If you are working on some critical Machine Learning application, taking such short cut for the sake of expediency is not advisable. There may be serious consequences.
Unfortunately, there is no equivalency between Machine Learning and most other technologies. It's a deep and complex multi disciplinary field founded on Math, Statistics, Information Theory and Neuro Science. There is no easy and quick way to become an expert.
Selecting the appropriate algorithm for a given problem and data set is not trivial. Once one or more candidate algorithms have been selected, tuning the the algorithm through the various configuration parameters is a tedious and painstaking process. Same comment applies to feature engineering.
Point and click and voila
A vendor may claim that you can just feed some training data and click a button and voila you have predictive model. Any experienced Machine Learning practitioner will be skeptical and immediately ask the following questions. They will be curious about the inner workings of the product under the hood.
- What is the algorithm?
- How was the algorithm selected?
- What are the tuning parameters?
- If the tuning parameters are not exposed to the user, what are they set to?

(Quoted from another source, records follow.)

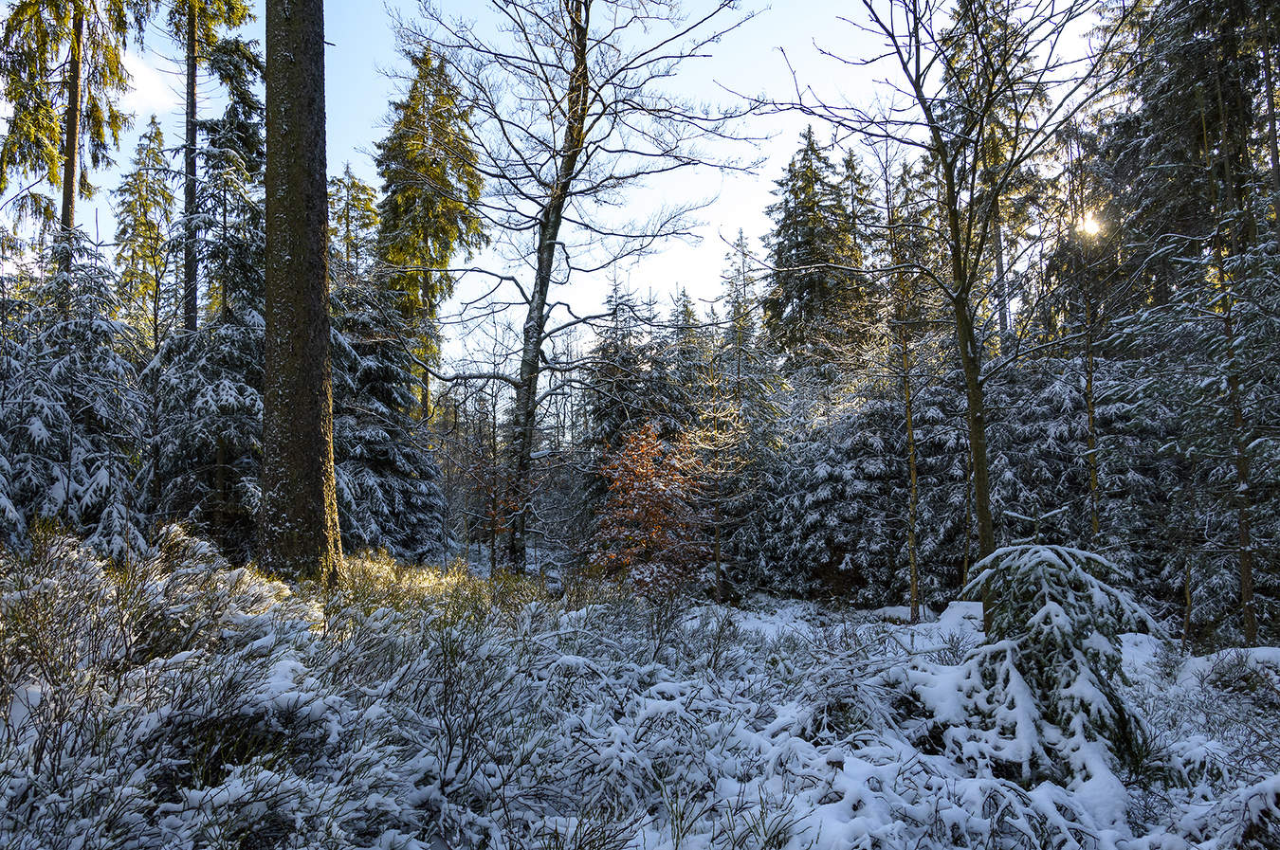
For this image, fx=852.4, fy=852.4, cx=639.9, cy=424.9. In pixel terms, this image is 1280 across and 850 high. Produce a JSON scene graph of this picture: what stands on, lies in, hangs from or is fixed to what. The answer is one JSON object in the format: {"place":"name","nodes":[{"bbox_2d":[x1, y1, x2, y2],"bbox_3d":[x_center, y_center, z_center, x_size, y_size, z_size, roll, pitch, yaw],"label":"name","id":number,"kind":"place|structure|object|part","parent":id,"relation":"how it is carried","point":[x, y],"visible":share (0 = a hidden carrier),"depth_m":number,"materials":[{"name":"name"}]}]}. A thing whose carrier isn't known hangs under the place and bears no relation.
{"place":"outdoors","nodes":[
{"label":"outdoors","id":0,"kind":"place"},
{"bbox_2d":[0,0,149,264],"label":"conifer tree","id":1,"kind":"object","parent":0,"point":[51,1],"visible":0.73,"depth_m":14.77,"materials":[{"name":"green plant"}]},
{"bbox_2d":[111,115,179,349],"bbox_3d":[-13.331,-2.741,22.881,2.833,11.936,2.889,-3,-5,29],"label":"conifer tree","id":2,"kind":"object","parent":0,"point":[143,224],"visible":0.62,"depth_m":22.83,"materials":[{"name":"plant"}]},
{"bbox_2d":[112,47,179,116],"label":"cloud","id":3,"kind":"structure","parent":0,"point":[146,75],"materials":[{"name":"white"}]},
{"bbox_2d":[167,0,264,338],"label":"conifer tree","id":4,"kind":"object","parent":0,"point":[193,170],"visible":0.74,"depth_m":16.77,"materials":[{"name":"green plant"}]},
{"bbox_2d":[326,167,381,282],"bbox_3d":[-8.869,-2.306,25.132,3.416,11.257,3.500,-2,-5,23],"label":"conifer tree","id":5,"kind":"object","parent":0,"point":[369,199],"visible":0.3,"depth_m":25.28,"materials":[{"name":"plant"}]},
{"bbox_2d":[371,43,489,421],"bbox_3d":[-6.513,-4.086,25.419,4.405,15.235,4.431,-3,-6,33],"label":"conifer tree","id":6,"kind":"object","parent":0,"point":[437,228],"visible":0.71,"depth_m":24.81,"materials":[{"name":"plant"}]},
{"bbox_2d":[2,0,1114,370],"label":"sky","id":7,"kind":"structure","parent":0,"point":[376,139],"materials":[{"name":"blue"}]},
{"bbox_2d":[580,274,667,463],"bbox_3d":[-0.553,-0.284,24.776,3.876,8.632,4.113,-2,-5,20],"label":"spruce tree","id":8,"kind":"object","parent":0,"point":[610,429],"visible":0.45,"depth_m":24.50,"materials":[{"name":"plant"}]},
{"bbox_2d":[0,532,1279,849],"label":"snowy ground","id":9,"kind":"structure","parent":0,"point":[649,839],"materials":[{"name":"white snow"}]},
{"bbox_2d":[0,235,147,558],"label":"spruce tree","id":10,"kind":"object","parent":9,"relation":"on","point":[38,429],"visible":0.79,"depth_m":10.32,"materials":[{"name":"green plant"}]},
{"bbox_2d":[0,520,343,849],"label":"shrub","id":11,"kind":"object","parent":9,"relation":"on","point":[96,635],"visible":0.89,"depth_m":4.08,"materials":[{"name":"plant"}]},
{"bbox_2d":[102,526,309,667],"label":"shrub","id":12,"kind":"object","parent":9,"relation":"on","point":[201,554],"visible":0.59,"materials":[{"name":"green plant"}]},
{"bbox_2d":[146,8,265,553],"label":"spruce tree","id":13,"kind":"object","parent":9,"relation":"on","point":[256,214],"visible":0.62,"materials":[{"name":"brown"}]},
{"bbox_2d":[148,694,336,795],"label":"shrub","id":14,"kind":"object","parent":9,"relation":"on","point":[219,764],"visible":0.59,"depth_m":4.17,"materials":[{"name":"plant"}]},
{"bbox_2d":[256,0,340,585],"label":"tree trunk","id":15,"kind":"object","parent":9,"relation":"on","point":[301,454],"visible":0.98,"materials":[{"name":"brown"}]},
{"bbox_2d":[329,274,444,559],"bbox_3d":[-5.914,-0.092,17.529,3.628,6.969,3.842,-2,-5,21],"label":"spruce tree","id":16,"kind":"object","parent":9,"relation":"on","point":[354,437],"visible":0.57,"depth_m":17.12,"materials":[{"name":"green plant"}]},
{"bbox_2d":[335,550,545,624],"label":"dry grass","id":17,"kind":"structure","parent":9,"relation":"on","point":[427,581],"materials":[{"name":"gold plant"}]},
{"bbox_2d":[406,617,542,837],"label":"shrub","id":18,"kind":"object","parent":9,"relation":"on","point":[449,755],"visible":0.9,"depth_m":4.34,"materials":[{"name":"plant"}]},
{"bbox_2d":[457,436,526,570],"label":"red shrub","id":19,"kind":"object","parent":9,"relation":"on","point":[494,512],"visible":0.72,"depth_m":19.85,"materials":[{"name":"plant"}]},
{"bbox_2d":[380,0,769,580],"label":"bare tree","id":20,"kind":"object","parent":9,"relation":"on","point":[544,299],"visible":0.98,"depth_m":13.93,"materials":[{"name":"plant"}]},
{"bbox_2d":[589,416,707,597],"bbox_3d":[0.152,1.626,14.706,2.327,3.537,2.515,0,-5,0],"label":"red shrub","id":21,"kind":"object","parent":9,"relation":"on","point":[649,465],"visible":0.9,"depth_m":14.44,"materials":[{"name":"plant"}]},
{"bbox_2d":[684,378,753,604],"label":"small tree","id":22,"kind":"object","parent":9,"relation":"on","point":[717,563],"visible":0.94,"depth_m":16.70,"materials":[{"name":"plant"}]},
{"bbox_2d":[707,229,782,603],"bbox_3d":[2.401,-0.280,20.646,2.860,9.280,2.913,-4,-6,39],"label":"conifer tree","id":23,"kind":"object","parent":9,"relation":"on","point":[740,246],"visible":0.83,"depth_m":20.44,"materials":[{"name":"plant"}]},
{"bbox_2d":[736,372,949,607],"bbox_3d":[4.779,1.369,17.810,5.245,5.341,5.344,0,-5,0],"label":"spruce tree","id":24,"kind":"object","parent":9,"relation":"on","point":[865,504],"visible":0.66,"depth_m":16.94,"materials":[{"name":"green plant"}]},
{"bbox_2d":[877,151,936,623],"bbox_3d":[4.429,-0.533,13.993,1.311,7.840,1.305,-4,-6,42],"label":"tree","id":25,"kind":"object","parent":9,"relation":"on","point":[910,429],"visible":0.96,"depth_m":13.95,"materials":[{"name":"brown plant"}]},
{"bbox_2d":[737,0,1126,615],"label":"bare tree","id":26,"kind":"object","parent":9,"relation":"on","point":[980,499],"visible":0.97,"depth_m":9.36,"materials":[{"name":"plant"}]},
{"label":"trunk","id":27,"kind":"part","parent":26,"relation":"part of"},
{"bbox_2d":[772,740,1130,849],"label":"snowy shrub","id":28,"kind":"object","parent":9,"relation":"on","point":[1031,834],"visible":0.8,"depth_m":3.77,"materials":[{"name":"white plant"}]},
{"bbox_2d":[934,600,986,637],"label":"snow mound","id":29,"kind":"object","parent":9,"relation":"on","point":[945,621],"visible":0.49,"depth_m":10.58,"materials":[{"name":"white snow"}]},
{"bbox_2d":[932,535,1161,797],"bbox_3d":[2.360,1.414,5.003,1.577,1.666,1.576,-2,-5,25],"label":"young spruce","id":30,"kind":"object","parent":9,"relation":"on","point":[1048,621],"visible":0.83,"depth_m":4.82,"materials":[{"name":"green plant"}]},
{"bbox_2d":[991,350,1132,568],"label":"spruce tree","id":31,"kind":"object","parent":9,"relation":"on","point":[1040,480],"visible":0.44,"depth_m":14.24,"materials":[{"name":"green plant"}]},
{"bbox_2d":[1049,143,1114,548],"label":"conifer tree","id":32,"kind":"object","parent":9,"relation":"on","point":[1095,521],"visible":0.81,"depth_m":12.65,"materials":[{"name":"brown plant"}]},
{"bbox_2d":[1098,0,1279,650],"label":"conifer tree","id":33,"kind":"object","parent":9,"relation":"on","point":[1238,30],"visible":0.94,"depth_m":10.81,"materials":[{"name":"green plant"}]},
{"bbox_2d":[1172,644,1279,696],"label":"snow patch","id":34,"kind":"object","parent":9,"relation":"on","point":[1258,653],"visible":0.74,"depth_m":7.17,"materials":[{"name":"white snow"}]},
{"bbox_2d":[1177,773,1279,849],"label":"snowy shrub","id":35,"kind":"object","parent":9,"relation":"on","point":[1253,807],"visible":0.94,"depth_m":3.59,"materials":[{"name":"plant"}]},
{"bbox_2d":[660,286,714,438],"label":"conifer tree","id":36,"kind":"object","parent":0,"point":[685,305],"visible":0.39,"depth_m":25.84,"materials":[{"name":"plant"}]},
{"bbox_2d":[761,128,870,377],"bbox_3d":[5.559,-2.344,26.782,5.064,14.355,5.328,-3,-6,31],"label":"conifer tree","id":37,"kind":"object","parent":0,"point":[800,299],"visible":0.69,"depth_m":26.41,"materials":[{"name":"green plant"}]},
{"bbox_2d":[932,0,1058,355],"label":"conifer tree","id":38,"kind":"object","parent":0,"point":[997,231],"visible":0.57,"depth_m":18.40,"materials":[{"name":"plant"}]},
{"bbox_2d":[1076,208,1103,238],"label":"sun","id":39,"kind":"structure","parent":0,"point":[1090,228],"materials":[{"name":"white"}]}
]}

- What kind of validation technique was used while training the model?
- What kind of feature engineering was done?
- What performance criteria was used to train the model?
From novice to maverick
Let's consider Machine Learning practitioners at three levels of expertise and see how they might respond to the black box Machine Learning products.
- Novice : They have shallow understanding of machine learning theory and algorithms. They are not knowledgeable about the nuances of different algorithms. They are more likely to be open to the black box solutions.
- Advanced: They have deep knowledge of machine learning theory and different algorithms. They are comfortable selecting appropriate algorithm for a problem and tune the algorithm. They are likely to be very skeptical about black box solutions.
- Maverick: These people have the all the traits of the advanced level Machine Learning engineers and more. They have very deep knowledge and always curious. If the implementation source code is available, they are likely to look at it to gain understanding of the inner working of the algorithms. They may have ideas about improving an algorithm and implement their own. It's difficult to imagine these people using black box Machine Learning solutions.
Ease of use is always a desirable goal for any product. However, there is limit to how easy a product can be made, before you start sacrificing value and quality.